En la primavera de 1505 doña Juana se siente en paz. Por fin su vida discurre tranquila, hace tiempo que se han olvidado de ella. Sin, embargo, los fantasmas del pasado cobrarán vida de nuevo.

En Castilla había muerto doña Isabel la Católica. El rey viudo, Fernando, necesitaba del apoyo de Francia o de Portugal para mantenerse en el trono y seguir gobernando, y fue entonces cuando él y sus partidarios pensaron en doña Juana, la Beltraneja. Cuando comunicaron a Juana la propuesta de matrimonio con el rey Fernando una sonrisa iluminó su rostro. Juana no pudo evitar cierta complacencia al pensar en lo que sentiría su tía Isabel si desde la tumba pudiera enterarse de aquella proposición. Doña Juana acababa de cumplir 43 años. Todavía estaba a tiempo de recuperar lo que era suyo pero la hija de Enrique IV dijo ¡no!

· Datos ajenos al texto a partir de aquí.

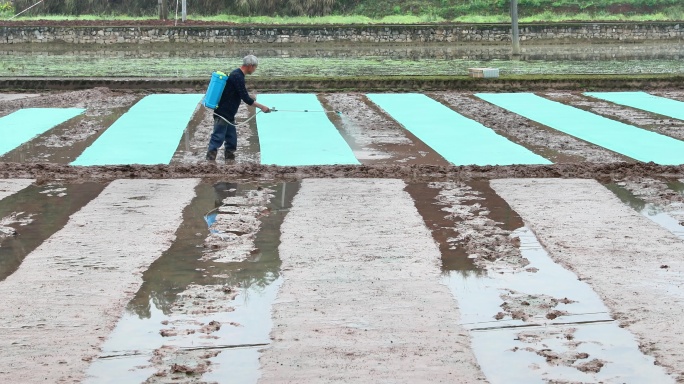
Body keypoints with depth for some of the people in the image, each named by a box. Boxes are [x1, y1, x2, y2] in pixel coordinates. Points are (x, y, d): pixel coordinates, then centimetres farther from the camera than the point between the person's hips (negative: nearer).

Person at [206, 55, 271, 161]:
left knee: (231, 138, 14)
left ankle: (229, 156, 21)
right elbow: (245, 98, -21)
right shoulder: (238, 77, -19)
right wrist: (261, 107, -17)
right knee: (218, 137, -8)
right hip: (223, 113, -10)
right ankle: (210, 158, -7)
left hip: (228, 114, 10)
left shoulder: (237, 73, 12)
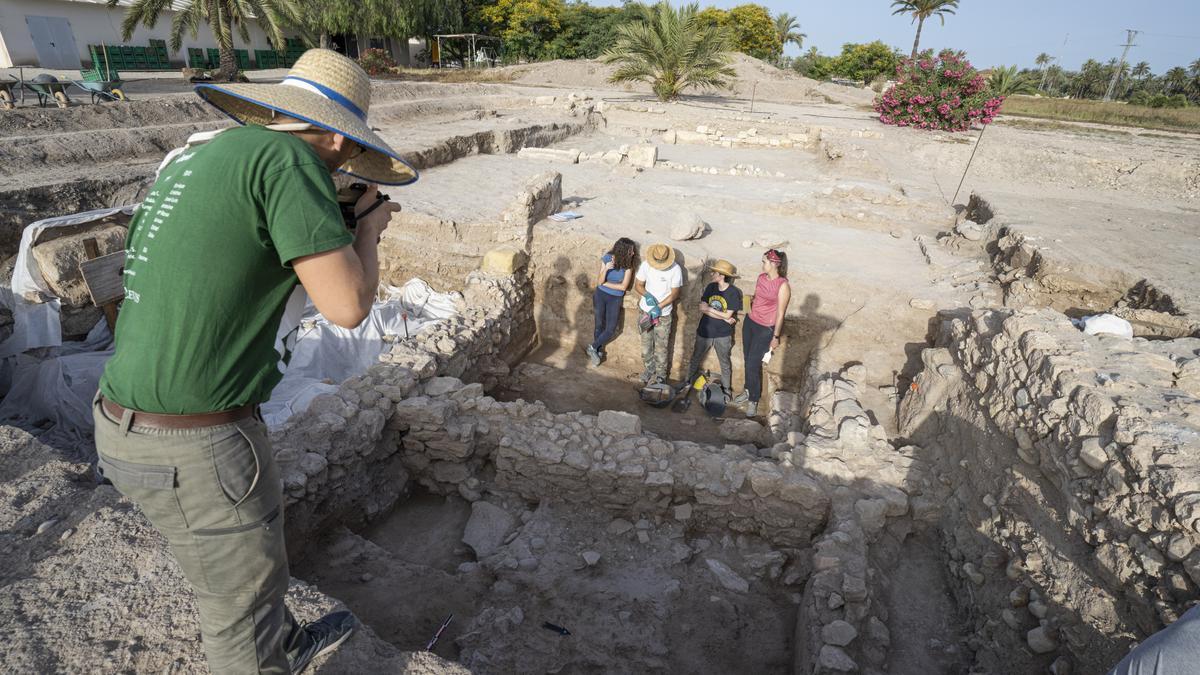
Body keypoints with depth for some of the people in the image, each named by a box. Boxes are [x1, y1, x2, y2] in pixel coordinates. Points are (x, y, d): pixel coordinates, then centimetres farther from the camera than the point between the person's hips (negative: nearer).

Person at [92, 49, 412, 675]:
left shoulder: (194, 157, 10)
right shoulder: (288, 159, -18)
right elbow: (347, 305, -22)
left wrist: (343, 232, 20)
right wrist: (369, 227, -3)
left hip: (131, 421, 9)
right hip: (194, 448, -9)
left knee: (250, 550, 30)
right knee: (242, 597, 14)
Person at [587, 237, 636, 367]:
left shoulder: (628, 264, -15)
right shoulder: (607, 259, -15)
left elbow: (623, 286, -17)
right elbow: (599, 282, -15)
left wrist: (604, 283, -14)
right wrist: (605, 269, -33)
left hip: (615, 299, 0)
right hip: (601, 295, 0)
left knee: (611, 329, 0)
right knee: (599, 325, 11)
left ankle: (593, 347, 22)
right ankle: (598, 351, 30)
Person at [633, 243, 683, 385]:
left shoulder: (675, 270, -18)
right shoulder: (646, 265, -11)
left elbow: (674, 294, -13)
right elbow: (638, 286, -3)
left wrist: (658, 307, -21)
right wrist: (647, 295, -23)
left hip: (663, 314, -3)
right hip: (645, 311, 3)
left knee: (661, 347, 5)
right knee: (646, 343, 17)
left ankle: (660, 375, 22)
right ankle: (648, 368, 37)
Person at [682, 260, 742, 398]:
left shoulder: (734, 292, -17)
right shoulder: (710, 287, -6)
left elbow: (728, 315, -19)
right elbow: (702, 309, -13)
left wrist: (709, 309, -15)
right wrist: (724, 318, -19)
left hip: (723, 335, -3)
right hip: (705, 331, 3)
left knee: (725, 363, 16)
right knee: (696, 359, 20)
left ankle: (726, 388, 35)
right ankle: (687, 381, 40)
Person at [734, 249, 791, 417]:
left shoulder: (783, 285, -18)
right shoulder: (761, 277, 2)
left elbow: (780, 313, -14)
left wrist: (776, 337, -11)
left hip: (765, 329, -6)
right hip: (750, 322, 6)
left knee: (753, 364, -2)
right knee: (748, 359, 16)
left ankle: (753, 400, 16)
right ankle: (748, 390, 36)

Doña Juana murió en 1530, cuando todos sus contemporáneos habían desaparecido; pudo comprobar cómo muchas de las personas que la utilizaron fueron víctimas de terribles remordimientos a la hora de la muerte. Sabemos que la firmeza de doña Juana en el dolor fue tan admirable como sincera. La hija de Enrique IV asumió valerosamente el papel de víctima que la vida le deparaba. Doña Juana se comportó con gran dignidad, pero, ¿por qué no se rebeló? ¿Por qué no luchó por lo que le pertenecía?

Quizá porque era tal el desengaño que prefirió aislarse y vivir en su mundo interior o porque las impresiones de la infancia la marcaron sensiblemente. Es posible que la clave para entender el comportamiento de la princesa doña Juana se encuentre en una de las disposiciones de su testamento:

Dejo 100.000 reales para ayudar a las huérfanas deshonradas, obligadas a probar sus derechos. Yo, la reina.[44]